Caderno de Educação - n. 47 - Junho 2013 - p. 103-115
115
Caderno de Educação - Diretrizes para autores Linha editorial O Caderno de Educação é um periódico científico, com o objetivo de publicar artigos, a partir de reflexões sobre a educação em diálogo com outros campos do saber, sobretudo aqueles ligados à escola pública. É uma publicação da Faculdade de Educação da Universidade do Estado de Minas Gerais - FaE/UEMG. As propostas para publicação devem ser originais, não tendo sido publicadas em qualquer outro veículo do país e devem ser classificadas em uma das seguintes modalidades: • Artigos derivados de trabalhos monográficos produzidos por estudantes de graduação em Pedagogia da FaE-UEMG • Artigos derivados de trabalhos monográficos produzidos por estudantes de Pos-graduação lato sensu da FaE-UEMG • Ensaios: estudos teóricos, com análises de conceitos; • Resultados de pesquisa: texto baseado em dados de pesquisa; • Estudos bibliográficos: análise crítica e abrangente da literatura sobre tema definido; • Relatos de Experiência; • Resenhas de livros da área educacional publicados há menos de três anos; • Ponto de Vista (entrevista) A publicação é disponibilizada em versão impressa e divulgada também na página da Faculdade de Educação: fae.uemg.br Processo de avaliação dos artigos Os textos recebidos serão apreciados inicialmente pela Comissão Editorial e os que estiverem de acordo com as normas do Caderno de Educação serão encaminhados aos membros do Conselho Editorial ou para pesquisadores de diferentes instituições de ensino e pesquisa, por eles indicados como pareceristas ad hoc, em função da competência no tema/assunto do artigo avaliado, garantindo-se o processo duplo cego.
116
Após o processo de avaliação, os autores são notificados. Os artigos aprovados incondicionalmente são diretamente enviados para publicação. Caso o texto dependa de modificações, as alterações propostas são enviadas aos autores, que decidem se concordam em empreendê-las, de acordo com as sugestões do conselheiro ou parecerista ad hoc, no prazo a ser definido pelo editor. As modificações introduzidas no texto deverão ser grifadas para efeito de verificação pelo editor. Apresentação dos manuscritos Ao enviar o texto para o Caderno de Educação, o autor compromete-se a não encaminhá- lo para outro(s) veículo(s) de publicação pelo prazo de seis meses, a contar da data do envio.
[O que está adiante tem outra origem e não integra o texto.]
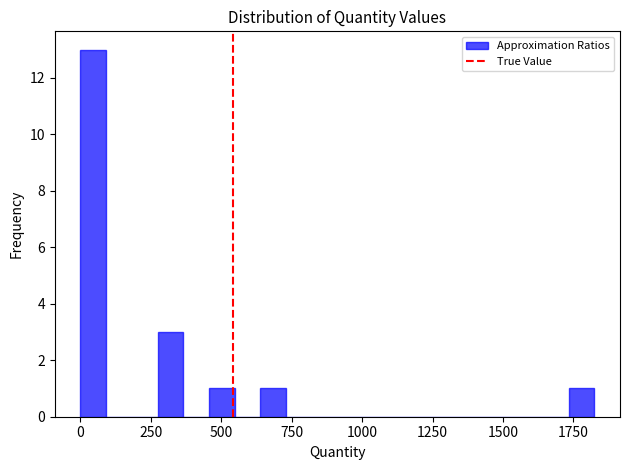

Read against the x-axis, roughly where is the centre of the tallest bar?

50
Aceitam-se artigos em português e espanhol. As propostas devem ser submetidas via internet, pelo endereço: caderno.faeuemg@gmail.com O texto deverá seguir as normas da Associação Brasileira de normas Técnicas (ABNT) e apresentar as seguintes características: a) Artigo/ Ensaio/ Estudo Bibliográfico: entre 4000 e 6000 palavras; b) Resultado de pesquisa: entre 4000 e 6000 palavras; c) Relato de experiência: entre 3000 e 4000 palavras; d) Resenha: entre 1200 e 2000 palavras; e) Entrevista: entre 2500 e 4000 palavras; f) Título: com, o máximo, 20 palavras, no idioma do artigo e em inglês g) Resumo: com, o mínimo de 100 palavras e, no máximo, 150 palavras no idioma do artigo e em inglês. h) Apenas para submissão de artigo: de três a cinco palavras-chaves no idioma do artigo e em inglês. i) As notas de rodapé: devem ser usadas somente quando estritamente necessário para algum esclarecimento. j) Ilustrações: tabelas, quadros e gráficos devem ser inseridos no texto com títulos e legendas em acordo com a ABNT.